- **Exercise requirements**
Whenever a line in the records below contains "linejoin", pick it out.
─── Given data
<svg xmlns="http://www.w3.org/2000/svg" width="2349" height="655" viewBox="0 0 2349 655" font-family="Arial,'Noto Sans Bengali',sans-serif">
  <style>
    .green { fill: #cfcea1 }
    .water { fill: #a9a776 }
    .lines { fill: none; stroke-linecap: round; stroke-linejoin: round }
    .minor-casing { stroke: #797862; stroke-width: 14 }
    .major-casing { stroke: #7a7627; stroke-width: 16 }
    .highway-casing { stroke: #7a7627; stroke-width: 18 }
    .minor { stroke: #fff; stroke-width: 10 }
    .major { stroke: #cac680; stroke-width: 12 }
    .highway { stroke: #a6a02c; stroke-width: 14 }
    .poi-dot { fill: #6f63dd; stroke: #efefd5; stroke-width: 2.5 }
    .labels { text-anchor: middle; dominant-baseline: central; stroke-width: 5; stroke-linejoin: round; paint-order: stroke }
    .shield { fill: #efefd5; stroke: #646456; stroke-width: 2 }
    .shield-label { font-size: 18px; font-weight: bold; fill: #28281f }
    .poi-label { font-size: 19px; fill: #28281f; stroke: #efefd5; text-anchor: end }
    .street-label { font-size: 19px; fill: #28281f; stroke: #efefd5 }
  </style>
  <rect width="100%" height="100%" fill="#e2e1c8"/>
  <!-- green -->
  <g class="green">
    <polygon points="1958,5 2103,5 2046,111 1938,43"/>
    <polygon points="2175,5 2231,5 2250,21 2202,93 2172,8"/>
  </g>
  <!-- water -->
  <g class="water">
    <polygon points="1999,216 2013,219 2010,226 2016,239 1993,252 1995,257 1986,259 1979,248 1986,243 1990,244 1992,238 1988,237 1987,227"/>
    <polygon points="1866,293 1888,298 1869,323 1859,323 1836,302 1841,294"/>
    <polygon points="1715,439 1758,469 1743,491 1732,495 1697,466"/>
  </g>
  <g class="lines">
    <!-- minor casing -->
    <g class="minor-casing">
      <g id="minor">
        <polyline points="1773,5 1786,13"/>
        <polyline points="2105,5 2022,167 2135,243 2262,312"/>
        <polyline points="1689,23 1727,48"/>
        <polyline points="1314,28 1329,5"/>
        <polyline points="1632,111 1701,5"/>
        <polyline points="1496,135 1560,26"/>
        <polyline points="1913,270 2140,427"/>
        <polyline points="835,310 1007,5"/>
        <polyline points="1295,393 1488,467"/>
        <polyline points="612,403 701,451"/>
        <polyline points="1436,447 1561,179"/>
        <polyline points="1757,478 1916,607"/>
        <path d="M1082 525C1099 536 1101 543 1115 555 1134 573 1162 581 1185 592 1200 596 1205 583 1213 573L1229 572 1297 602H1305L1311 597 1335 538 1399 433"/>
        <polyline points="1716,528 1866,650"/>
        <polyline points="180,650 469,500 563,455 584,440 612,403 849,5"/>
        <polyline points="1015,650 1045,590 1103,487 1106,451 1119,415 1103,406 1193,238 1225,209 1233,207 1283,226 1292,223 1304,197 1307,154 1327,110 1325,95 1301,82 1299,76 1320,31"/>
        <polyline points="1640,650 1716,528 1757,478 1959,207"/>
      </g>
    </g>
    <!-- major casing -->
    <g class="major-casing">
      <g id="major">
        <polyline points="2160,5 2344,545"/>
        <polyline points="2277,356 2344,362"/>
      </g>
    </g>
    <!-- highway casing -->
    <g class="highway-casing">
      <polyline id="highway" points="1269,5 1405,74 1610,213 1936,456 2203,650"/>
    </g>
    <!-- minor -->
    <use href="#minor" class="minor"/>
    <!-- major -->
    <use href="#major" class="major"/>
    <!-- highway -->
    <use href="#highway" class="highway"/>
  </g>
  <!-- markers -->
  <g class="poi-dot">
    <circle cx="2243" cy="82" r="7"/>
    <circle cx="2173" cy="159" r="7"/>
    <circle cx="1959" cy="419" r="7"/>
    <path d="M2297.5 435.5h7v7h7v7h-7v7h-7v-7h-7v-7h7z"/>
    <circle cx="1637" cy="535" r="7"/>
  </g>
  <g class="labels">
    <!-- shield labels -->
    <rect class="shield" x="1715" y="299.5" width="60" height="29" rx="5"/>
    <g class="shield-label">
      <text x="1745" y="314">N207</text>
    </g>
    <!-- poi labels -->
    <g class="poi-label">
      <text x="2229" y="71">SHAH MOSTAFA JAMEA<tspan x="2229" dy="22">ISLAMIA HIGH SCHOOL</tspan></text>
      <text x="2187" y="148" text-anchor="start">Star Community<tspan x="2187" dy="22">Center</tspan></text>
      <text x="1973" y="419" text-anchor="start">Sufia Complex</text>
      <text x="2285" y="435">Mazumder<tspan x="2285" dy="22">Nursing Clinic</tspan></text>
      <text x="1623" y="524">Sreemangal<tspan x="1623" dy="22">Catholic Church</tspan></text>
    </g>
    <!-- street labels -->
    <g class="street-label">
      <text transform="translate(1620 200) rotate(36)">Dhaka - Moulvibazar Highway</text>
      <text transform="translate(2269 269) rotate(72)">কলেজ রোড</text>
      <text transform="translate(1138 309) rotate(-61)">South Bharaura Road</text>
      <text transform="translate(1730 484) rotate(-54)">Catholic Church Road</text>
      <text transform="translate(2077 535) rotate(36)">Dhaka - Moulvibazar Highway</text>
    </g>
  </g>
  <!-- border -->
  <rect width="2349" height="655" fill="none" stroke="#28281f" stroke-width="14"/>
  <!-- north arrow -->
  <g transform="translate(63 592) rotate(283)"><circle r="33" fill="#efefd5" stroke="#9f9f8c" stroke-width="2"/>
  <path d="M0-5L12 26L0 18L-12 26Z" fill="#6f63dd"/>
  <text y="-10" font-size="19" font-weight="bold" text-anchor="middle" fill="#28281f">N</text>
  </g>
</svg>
──────
- **Solution for this problem**
    .lines { fill: none; stroke-linecap: round; stroke-linejoin: round }
    .labels { text-anchor: middle; dominant-baseline: central; stroke-width: 5; stroke-linejoin: round; paint-order: stroke }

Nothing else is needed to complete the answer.